Mindfulness is all about being present. It’s not about being comfortable when you are all alone in a room. (Though that is still important.) It is about being able to be fully in the moment and aware of the moment. It is about drowning out distractions that might remove you from the moment, and being open to both having and reflecting on the experience, rather than simply regarding it as one average event in a string of many.
Because your patients (and anyone, for that matter, including yourself) can easily sense if you’re running on autopilot, that tendency can be detrimental to your care and the doctor/patient relationship. If you, like many physicians, have noticed yourself slipping away into a sea of electronic distractions and paperwork, rather than focusing on every interaction’s quality, learning mindfulness will benefit both your mental state and your patients’ experiences.
Mindfulness Meditation 101
So, how is serene awareness learned? It isn’t easy to both let go and hang on at the same time. Letting go of distractions and grabbing tightly to the very fact of a moment with your patient seem like they would be mutually exclusive endeavors. But that’s not true: being present means you don’t zone out to ignore distractions—instead, you zone in.
There are meditation groups that can help. Some even specifically address physician burnout. In 2009, The Journal of the American Medical Association published results of a study that examined such a course, wherein physicians learned about “that ability to be in the zone and present in the moment purposefully and without judgment.” (The New York Times)
The results were incredible; “Several of the improvements persisted even after the yearlong course ended. And, those changes correlated with a significant increase in attributes that contribute to patient-centered care, such as empathy and valuing the psychosocial factors that might affect a patient’s illness experience.” (The New York Times)

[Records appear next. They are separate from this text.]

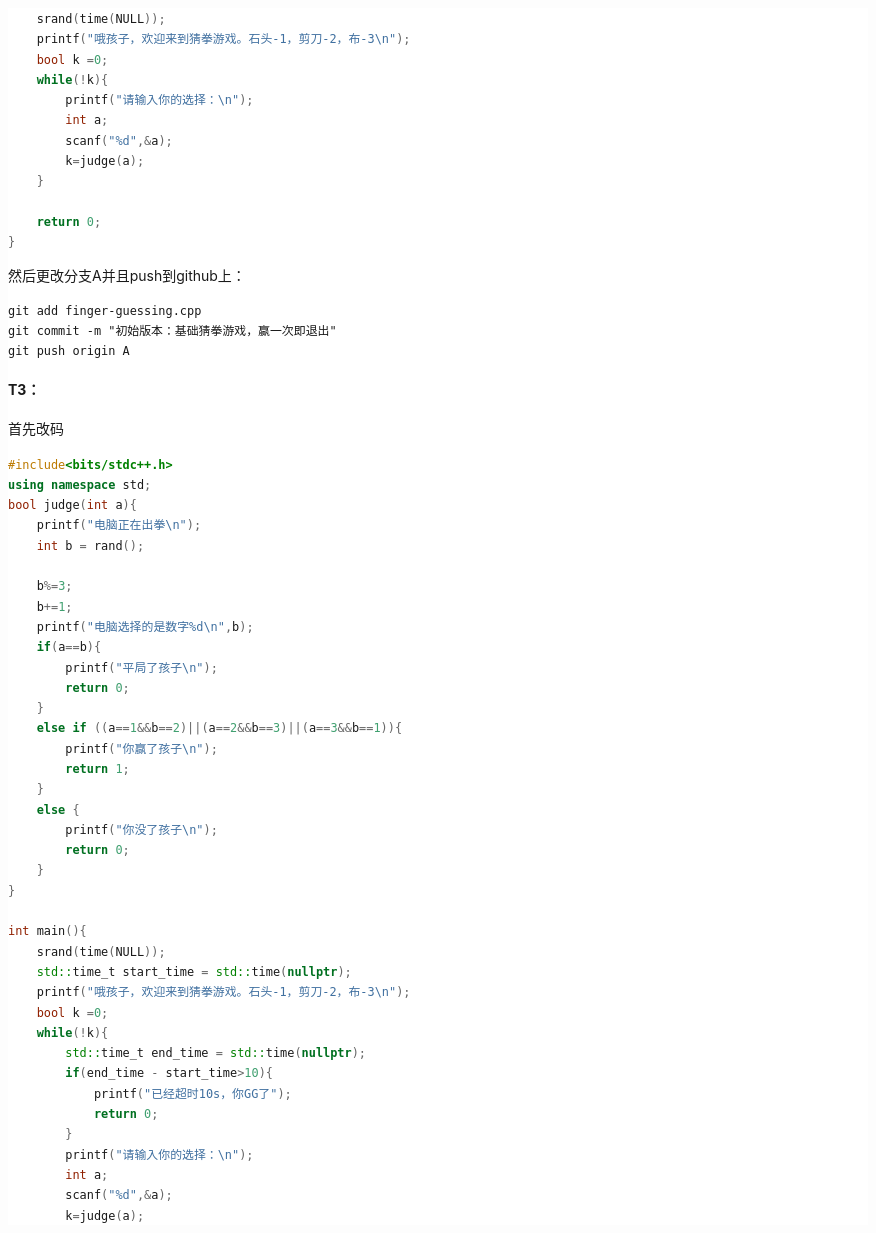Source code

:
 ```c++
    srand(time(NULL));
    printf("哦孩子，欢迎来到猜拳游戏。石头-1，剪刀-2，布-3\n");
    bool k =0;
    while(!k){
        printf("请输入你的选择：\n");
        int a;
        scanf("%d",&a);
        k=judge(a);
    }
    
    return 0;
}
```

然后更改分支A并且push到github上：

```
git add finger-guessing.cpp
git commit -m "初始版本：基础猜拳游戏，赢一次即退出"
git push origin A
```

####  T3：

首先改码

```c++
#include<bits/stdc++.h>
using namespace std;
bool judge(int a){
    printf("电脑正在出拳\n");
    int b = rand();
    
    b%=3;
    b+=1;
    printf("电脑选择的是数字%d\n",b);
    if(a==b){
        printf("平局了孩子\n");
        return 0;
    }
    else if ((a==1&&b==2)||(a==2&&b==3)||(a==3&&b==1)){
        printf("你赢了孩子\n");
        return 1;
    }
    else {
        printf("你没了孩子\n");
        return 0;
    }
}

int main(){
    srand(time(NULL));
    std::time_t start_time = std::time(nullptr);
    printf("哦孩子，欢迎来到猜拳游戏。石头-1，剪刀-2，布-3\n");
    bool k =0;
    while(!k){
        std::time_t end_time = std::time(nullptr);
        if(end_time - start_time>10){
            printf("已经超时10s，你GG了");
            return 0;
        }
        printf("请输入你的选择：\n");
        int a;
        scanf("%d",&a);
        k=judge(a);
```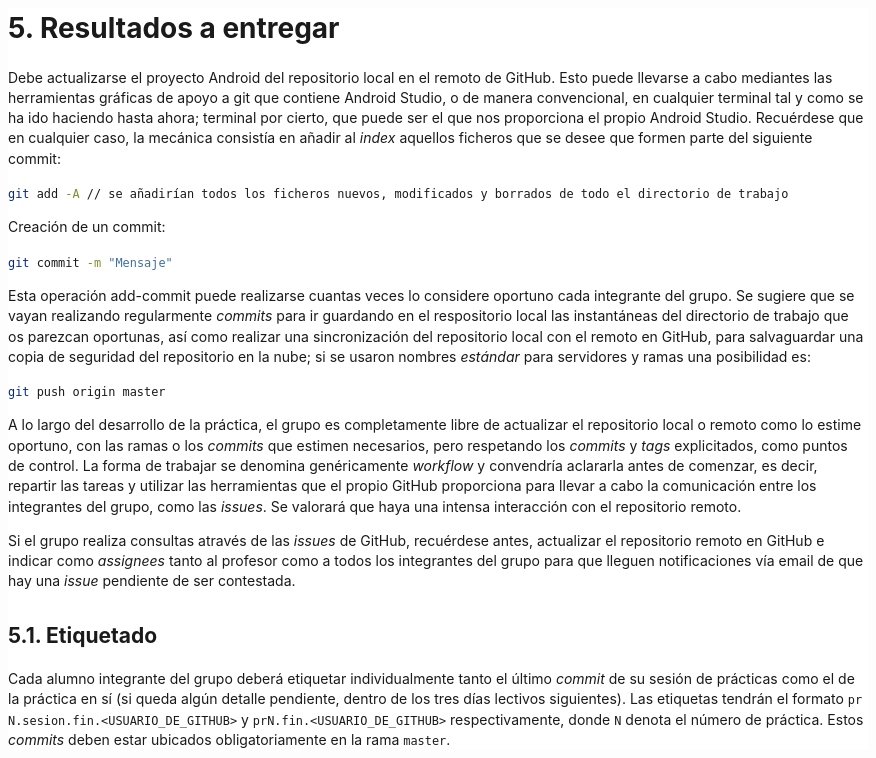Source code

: # 5. Resultados a entregar

Debe actualizarse el proyecto Android del repositorio local en el remoto de GitHub. Esto puede llevarse a cabo mediantes las herramientas gráficas de apoyo a git que contiene Android Studio, o de manera convencional, en cualquier terminal tal y como se ha ido haciendo hasta ahora; terminal por cierto, que puede ser el que nos proporciona el propio Android Studio. Recuérdese que en cualquier caso, la mecánica consistía en añadir al *index* aquellos ficheros que se desee que formen parte del siguiente commit:

```bash
git add -A // se añadirían todos los ficheros nuevos, modificados y borrados de todo el directorio de trabajo
```

Creación de un commit:

```bash
git commit -m "Mensaje"
```

Esta operación add-commit puede realizarse cuantas veces lo considere oportuno cada integrante del grupo.
Se sugiere que se vayan realizando  regularmente *commits* para ir guardando en el
respositorio local las instantáneas del directorio de trabajo que os
parezcan oportunas, así como realizar una sincronización del repositorio
local con el remoto en GitHub, para salvaguardar una copia de seguridad
del repositorio en la nube; si se usaron nombres *estándar* para servidores y ramas una posibilidad es:

```bash
git push origin master
```



A lo largo del desarrollo de la práctica, el grupo es completamente
libre de actualizar el repositorio local o remoto como lo estime
oportuno, con las ramas o los *commits* que estimen necesarios, pero
respetando los *commits* y *tags* explicitados, como puntos de control. La forma de trabajar
se denomina genéricamente *workflow* y convendría aclararla antes de comenzar, es decir, repartir las tareas y utilizar las herramientas que el propio GitHub proporciona para llevar a cabo la comunicación entre los integrantes del grupo, como las *issues*. Se valorará que haya una intensa interacción con el repositorio remoto.


Si el grupo realiza  consultas através de las *issues* de GitHub, recuérdese antes,
actualizar el repositorio remoto en GitHub e indicar como *assignees*
tanto al profesor como a todos los integrantes del grupo para que
lleguen notificaciones vía email de que hay una *issue* pendiente de ser
contestada.


## 5.1. Etiquetado

Cada alumno integrante del grupo deberá etiquetar individualmente tanto el último *commit* de su sesión de prácticas como el de la práctica en sí (si queda algún detalle pendiente, dentro de los tres días lectivos siguientes). Las etiquetas tendrán el formato `prN.sesion.fin.<USUARIO_DE_GITHUB>` y `prN.fin.<USUARIO_DE_GITHUB>` respectivamente, donde `N` denota el número de práctica. Estos *commits* deben estar ubicados obligatoriamente en la rama `master`.
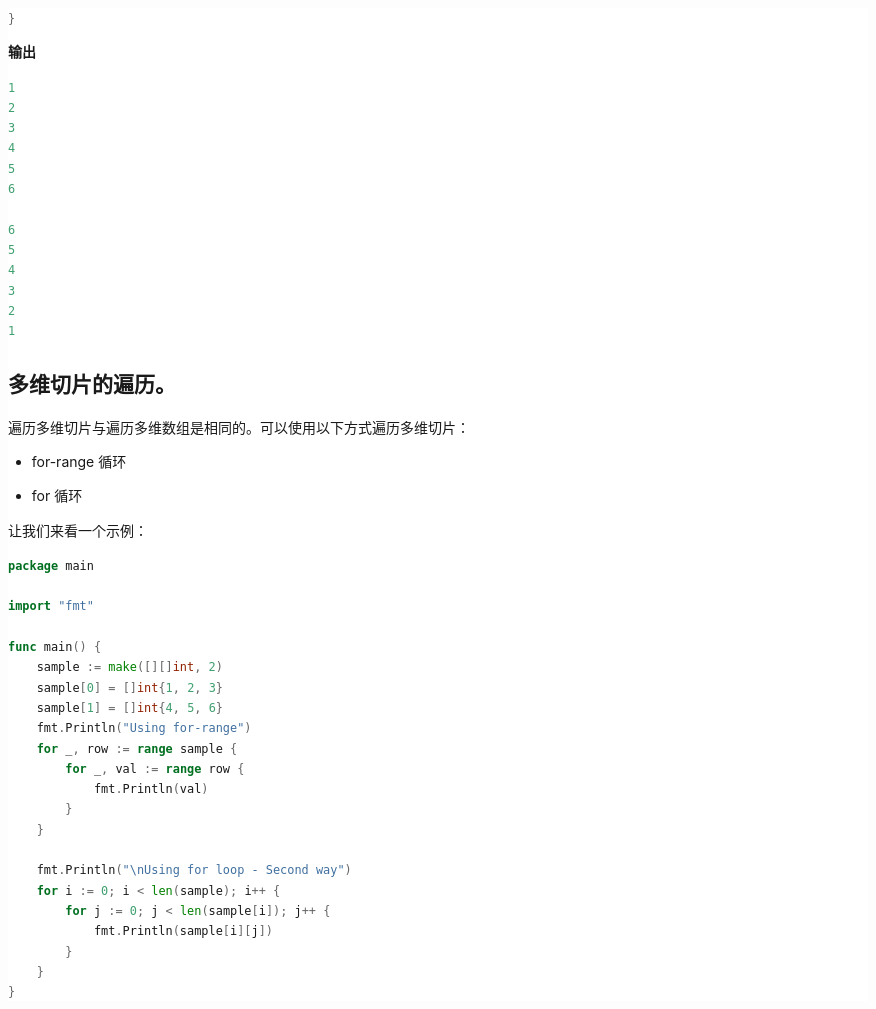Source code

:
 ```go
}
```

**输出**

```go
1
2
3
4
5
6

6
5
4
3
2
1
```

## **多维切片的遍历。**

遍历多维切片与遍历多维数组是相同的。可以使用以下方式遍历多维切片：

+   for-range 循环

+   for 循环

让我们来看一个示例：

```go
package main

import "fmt"

func main() {
    sample := make([][]int, 2)
    sample[0] = []int{1, 2, 3}
    sample[1] = []int{4, 5, 6}
    fmt.Println("Using for-range")
    for _, row := range sample {
        for _, val := range row {
            fmt.Println(val)
        }
    }

    fmt.Println("\nUsing for loop - Second way")
    for i := 0; i < len(sample); i++ {
        for j := 0; j < len(sample[i]); j++ {
            fmt.Println(sample[i][j])
        }
    }
}
```
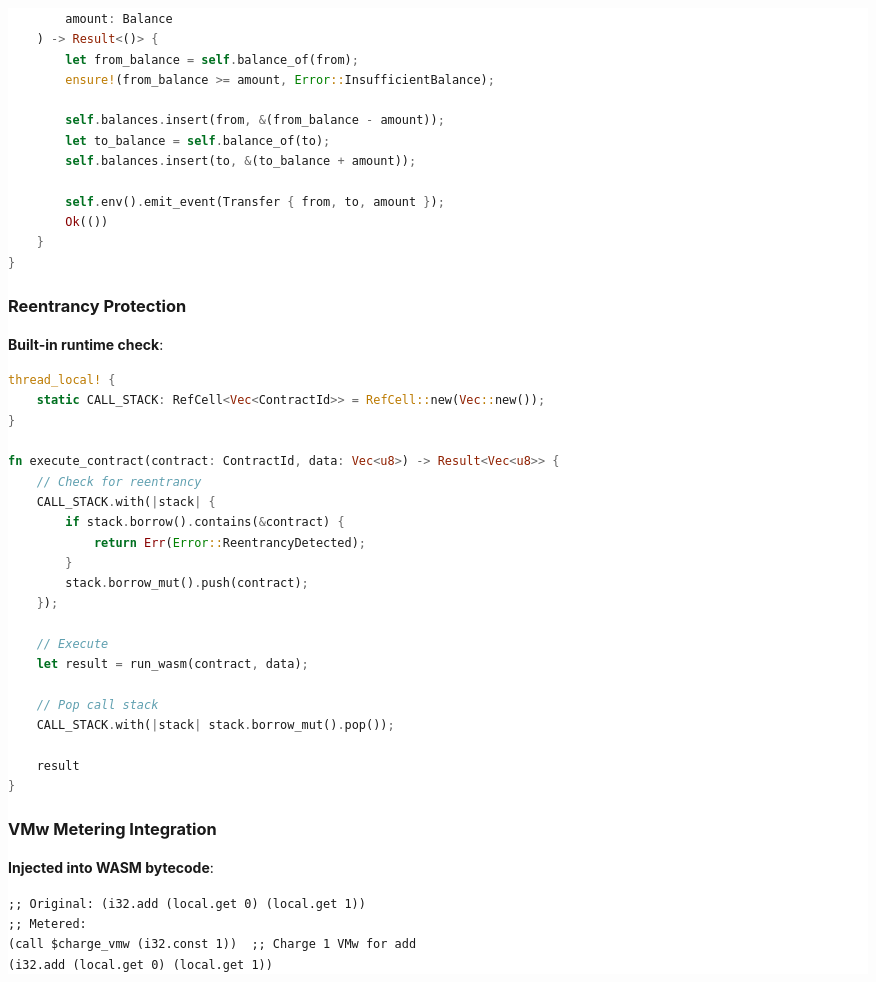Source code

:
```rust
        amount: Balance
    ) -> Result<()> {
        let from_balance = self.balance_of(from);
        ensure!(from_balance >= amount, Error::InsufficientBalance);

        self.balances.insert(from, &(from_balance - amount));
        let to_balance = self.balance_of(to);
        self.balances.insert(to, &(to_balance + amount));

        self.env().emit_event(Transfer { from, to, amount });
        Ok(())
    }
}
```

### Reentrancy Protection

**Built-in runtime check**:
```rust
thread_local! {
    static CALL_STACK: RefCell<Vec<ContractId>> = RefCell::new(Vec::new());
}

fn execute_contract(contract: ContractId, data: Vec<u8>) -> Result<Vec<u8>> {
    // Check for reentrancy
    CALL_STACK.with(|stack| {
        if stack.borrow().contains(&contract) {
            return Err(Error::ReentrancyDetected);
        }
        stack.borrow_mut().push(contract);
    });

    // Execute
    let result = run_wasm(contract, data);

    // Pop call stack
    CALL_STACK.with(|stack| stack.borrow_mut().pop());

    result
}
```

### VMw Metering Integration

**Injected into WASM bytecode**:
```wasm
;; Original: (i32.add (local.get 0) (local.get 1))
;; Metered:
(call $charge_vmw (i32.const 1))  ;; Charge 1 VMw for add
(i32.add (local.get 0) (local.get 1))
```
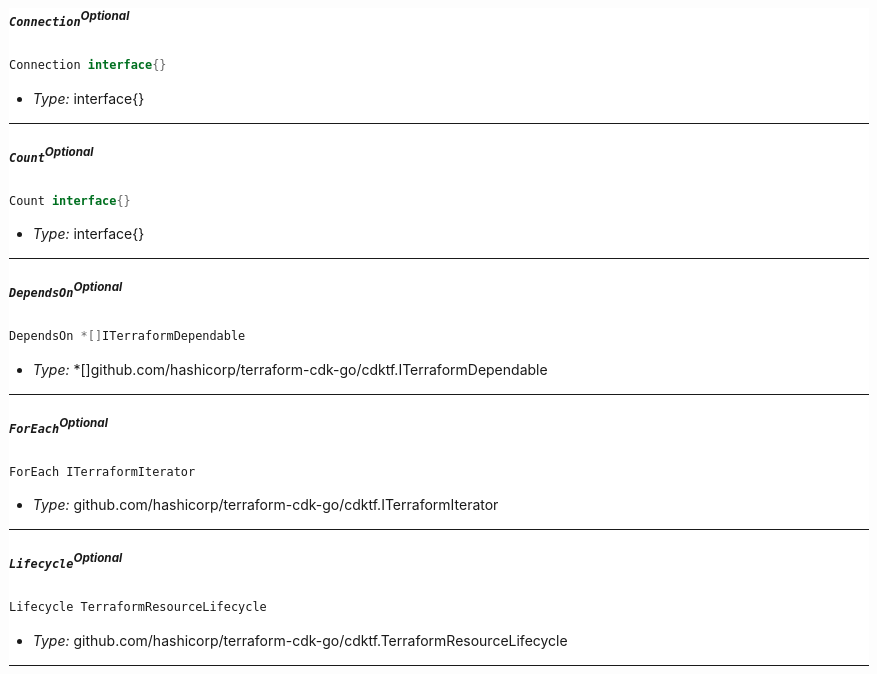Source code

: 
##### `Connection`<sup>Optional</sup> <a name="Connection" id="@cdktf/provider-tfe.organizationRunTaskGlobalSettings.OrganizationRunTaskGlobalSettingsConfig.property.connection"></a>

```go
Connection interface{}
```

- *Type:* interface{}

---

##### `Count`<sup>Optional</sup> <a name="Count" id="@cdktf/provider-tfe.organizationRunTaskGlobalSettings.OrganizationRunTaskGlobalSettingsConfig.property.count"></a>

```go
Count interface{}
```

- *Type:* interface{}

---

##### `DependsOn`<sup>Optional</sup> <a name="DependsOn" id="@cdktf/provider-tfe.organizationRunTaskGlobalSettings.OrganizationRunTaskGlobalSettingsConfig.property.dependsOn"></a>

```go
DependsOn *[]ITerraformDependable
```

- *Type:* *[]github.com/hashicorp/terraform-cdk-go/cdktf.ITerraformDependable

---

##### `ForEach`<sup>Optional</sup> <a name="ForEach" id="@cdktf/provider-tfe.organizationRunTaskGlobalSettings.OrganizationRunTaskGlobalSettingsConfig.property.forEach"></a>

```go
ForEach ITerraformIterator
```

- *Type:* github.com/hashicorp/terraform-cdk-go/cdktf.ITerraformIterator

---

##### `Lifecycle`<sup>Optional</sup> <a name="Lifecycle" id="@cdktf/provider-tfe.organizationRunTaskGlobalSettings.OrganizationRunTaskGlobalSettingsConfig.property.lifecycle"></a>

```go
Lifecycle TerraformResourceLifecycle
```

- *Type:* github.com/hashicorp/terraform-cdk-go/cdktf.TerraformResourceLifecycle

---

The study’s author, Dr. Michael Krasner, later stated to a New York Times writer that “One of the most wonderful things about practicing medicine is that you have the opportunity to be in the middle of challenging events. Reflecting on those events while also holding them in your thoughts has to do with not only physician well-being but also patient healing.”
With that in mind, go forth. Seek out your own course, or begin one. Find a personal way to reflect and engage on a daily basis. And most importantly, work on remaining in the moment not only when you’re trying those techniques, but by default, so that every day–every experience—is as wonderful as it has the potential to be.